Verbal sniping turned into angry implications which became threats on the Old Man's part. And the beer continued to flow.

I have to say that Croaker was definitely the bad guy. Or fool. He kept on and on while Blade did his best not to let himself be baited.

That only infuriated Croaker. He spouted threats that left Blade no choice but to run.

I backed away, embarrassed for my Captain. I had not thought that he could be such a complete asshole. I did not understand why he was so insecure about Lady. I felt for Blade, deeply, and had to think less of one of my heroes.

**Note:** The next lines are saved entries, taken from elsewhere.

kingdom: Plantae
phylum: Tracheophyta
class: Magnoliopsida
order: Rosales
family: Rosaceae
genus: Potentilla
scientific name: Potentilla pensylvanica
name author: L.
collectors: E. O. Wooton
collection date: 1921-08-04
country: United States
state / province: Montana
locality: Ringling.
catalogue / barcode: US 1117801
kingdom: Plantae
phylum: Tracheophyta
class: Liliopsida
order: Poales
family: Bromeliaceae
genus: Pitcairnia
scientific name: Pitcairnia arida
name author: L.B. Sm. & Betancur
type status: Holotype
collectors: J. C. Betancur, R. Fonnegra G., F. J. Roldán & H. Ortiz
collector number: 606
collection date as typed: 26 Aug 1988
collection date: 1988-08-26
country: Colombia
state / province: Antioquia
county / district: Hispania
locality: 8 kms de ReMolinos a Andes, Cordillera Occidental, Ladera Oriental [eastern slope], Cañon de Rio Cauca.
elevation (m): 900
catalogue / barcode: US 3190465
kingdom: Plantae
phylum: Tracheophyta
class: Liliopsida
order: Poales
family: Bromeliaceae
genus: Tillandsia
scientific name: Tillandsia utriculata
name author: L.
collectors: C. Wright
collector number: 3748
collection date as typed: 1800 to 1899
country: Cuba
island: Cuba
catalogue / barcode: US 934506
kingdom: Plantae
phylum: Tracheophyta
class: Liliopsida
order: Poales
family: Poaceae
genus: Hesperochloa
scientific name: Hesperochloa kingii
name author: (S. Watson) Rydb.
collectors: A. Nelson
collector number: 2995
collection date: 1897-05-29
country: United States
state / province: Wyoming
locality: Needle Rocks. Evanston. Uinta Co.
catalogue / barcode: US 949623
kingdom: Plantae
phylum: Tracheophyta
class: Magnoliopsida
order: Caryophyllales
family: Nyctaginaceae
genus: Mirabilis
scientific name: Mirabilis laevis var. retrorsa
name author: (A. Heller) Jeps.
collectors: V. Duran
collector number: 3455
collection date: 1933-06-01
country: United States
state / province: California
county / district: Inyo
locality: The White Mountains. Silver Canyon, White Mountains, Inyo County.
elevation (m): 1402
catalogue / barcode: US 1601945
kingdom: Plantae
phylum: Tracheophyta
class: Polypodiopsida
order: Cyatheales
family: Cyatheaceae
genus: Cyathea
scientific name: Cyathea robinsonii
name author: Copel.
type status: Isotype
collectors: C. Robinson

Now that I reflected on it, I recalled occasional bestowals of unpleasantries upon Willow Swan that had not gotten out of hand. And Croaker had even exchanged cross words with the Prahbrindrah Drah once.

I sensed a pattern. It was not one I wanted to see. But it was obvious if you looked for it.

Croaker was obsessed with his woman. He would alienate anyone who offered her too much attention, however costly that might be.

Shit. Why? She was not Sarie.

We had lost Blade already. I do not have a lot of use for Willow Swan, who is much too pretty and too blond, but I would really hate to have the Company on the wrong side of the Prince just because one man could not be sure of his woman.

More scales fell from my eyes, leaving disappointment behind.

I needed to take this up with the brain trust, the oldest of the old, One-Eye, Otto and Hagop. Goblin was too far away and Lady both too far and disqualified by being too intimately involved. A Captain who thought with his balls instead of his brains could get a lot of people killed.